(Beginning of SOURCE PASSAGE)

Defend Democracy founder Alice Stollmeyer examines how converging foreign, domestic, and technological threats test the EU’s democratic resilience – and its policy choices.
Like the climate crisis, the democracy crisis didn’t happen overnight. Rather than a single tipping point, democracy dies by a thousand cuts. And until recently, European institutions and democracies stood by and let it happen.
Sure, in the past there were half-hearted efforts to protect the rule of law, elections and press freedom. But the European Commission often failed to do its job as Guardian of the Treaties, and whenever it tried, EU Member States were quick to put on the brakes.
Even worse, European institutions and countries, rather than standing up for our foundational European values, have been giving in to geopolitical pressure, whether from Hungary – Putin’s Trojan horse within – or from the Trump II administration.
We can and must do better, before it’s too late. But let us first unpick how democracies are pressured from many sides, so that we can better strengthen and defend our democracy.

(End of SOURCE PASSAGE)

PROMPT 1
In the passage on Europe's democracy crisis, which country is called Putin's Trojan horse within?
PROMPT 2
Write what comes next in the passage on Europe's democracy crisis, picking up after its last sentence.

(Beginning of RECORDS SHOWN)

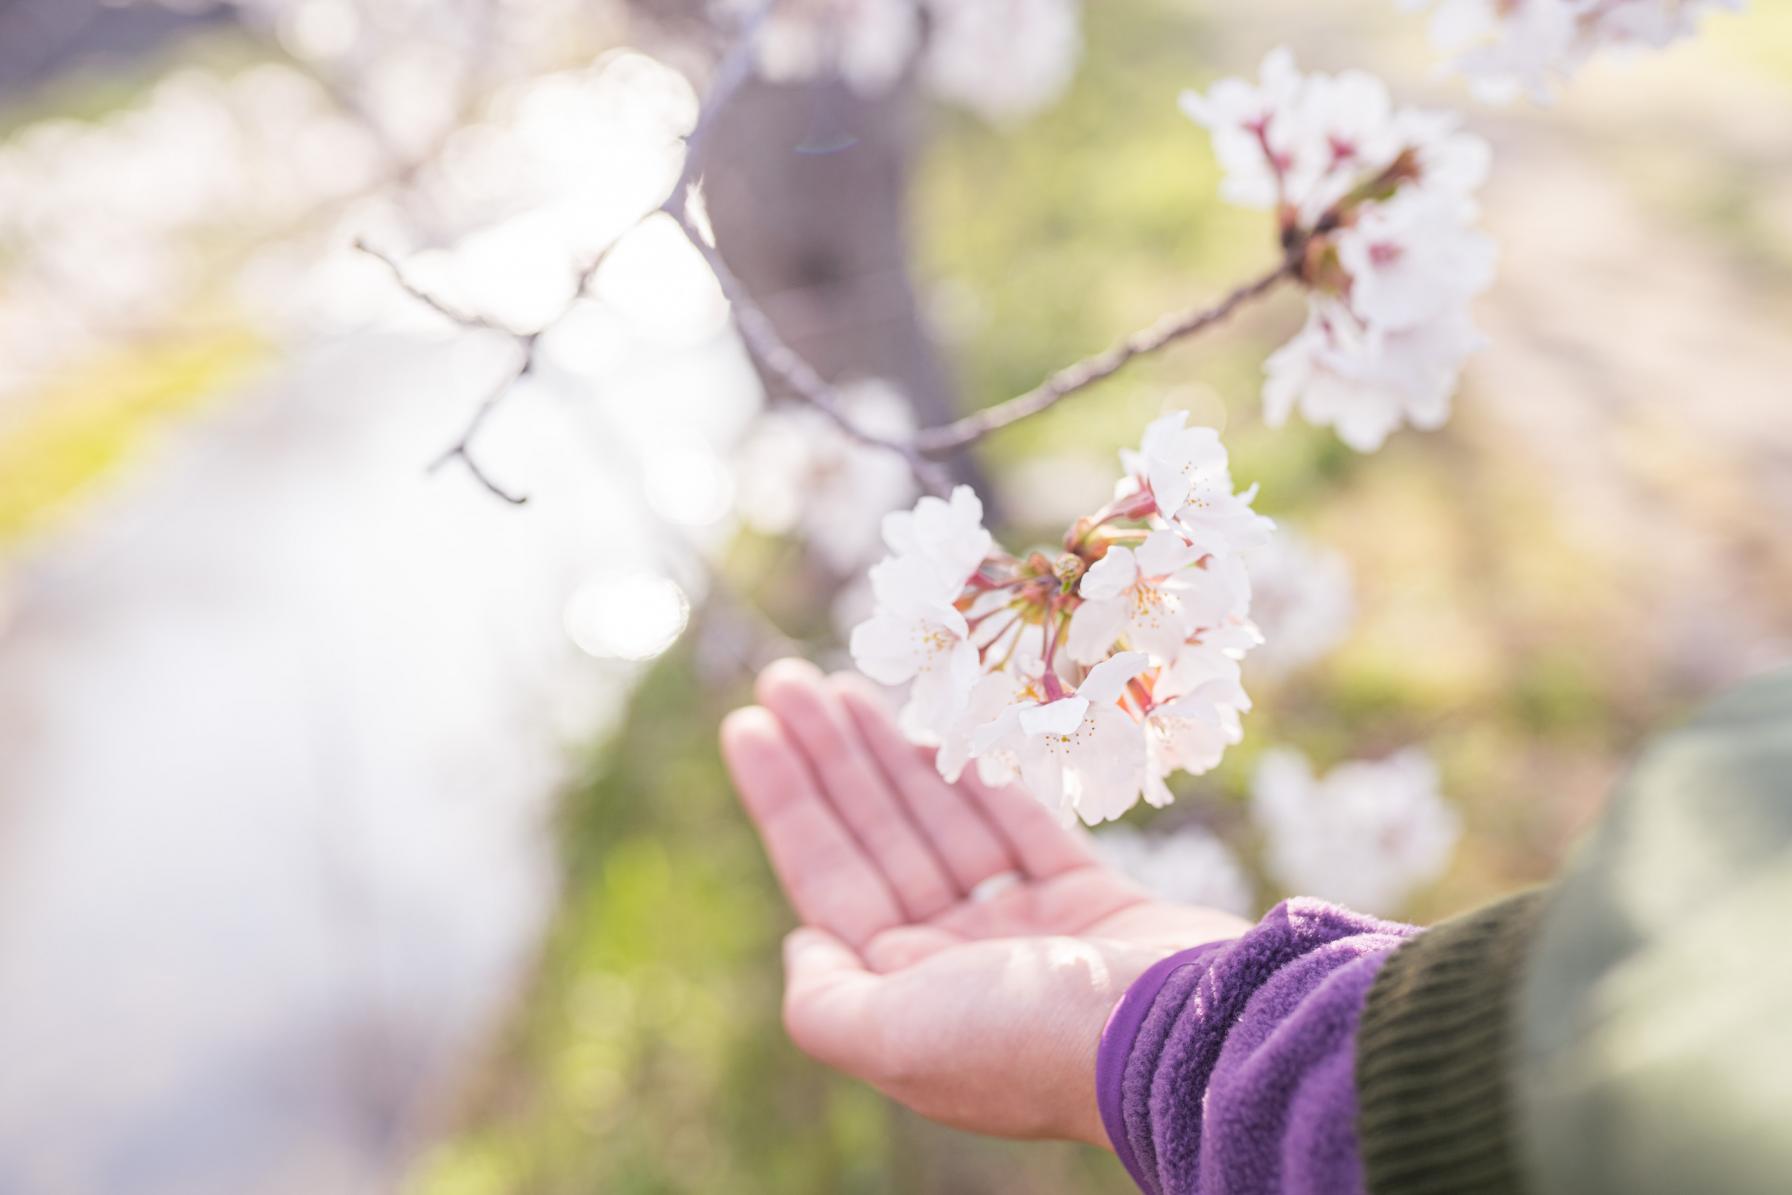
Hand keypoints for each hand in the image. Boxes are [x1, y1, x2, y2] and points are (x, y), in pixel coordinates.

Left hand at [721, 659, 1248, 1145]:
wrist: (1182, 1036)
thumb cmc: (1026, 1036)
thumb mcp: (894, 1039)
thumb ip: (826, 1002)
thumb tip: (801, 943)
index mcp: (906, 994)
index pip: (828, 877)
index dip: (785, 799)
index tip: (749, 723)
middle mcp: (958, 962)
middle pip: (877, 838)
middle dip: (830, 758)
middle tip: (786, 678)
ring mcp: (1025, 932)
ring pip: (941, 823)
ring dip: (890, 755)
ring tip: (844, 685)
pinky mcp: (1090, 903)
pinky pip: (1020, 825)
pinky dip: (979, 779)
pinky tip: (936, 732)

(End of RECORDS SHOWN)

WRITTEN ANSWER 1
Hungary

WRITTEN ANSWER 2
Foreign threats to democracy
Authoritarian regimes, in particular Russia and China, are trying to weaken democracies by using hybrid threats: harmful activities that are planned and carried out with malign intent, aiming to undermine a state or an institution through a variety of (combined) means. These include cyberattacks, information manipulation, economic coercion, strategic corruption, covert political manoeuvring, coercive diplomacy, sabotage of critical infrastructure and threats of military force. Hybrid threats range from relatively light interference through to hybrid warfare. Under President Trump, we now observe worryingly similar practices from the United States.
Hybrid threats aim to restrict democracies’ political room for manoeuvre, including by undermining their citizens’ sense of security. They are designed to create fear or anxiety and sow distrust towards authorities and groups like migrants, minorities or activists. They target and exploit vulnerabilities inherent in democracies and in the fabric of democratic societies, such as civil liberties and political rights. By using hybrid threat activities, malign actors seek to deepen divisions in society, undermining social cohesion and trust among citizens and towards their democratic institutions.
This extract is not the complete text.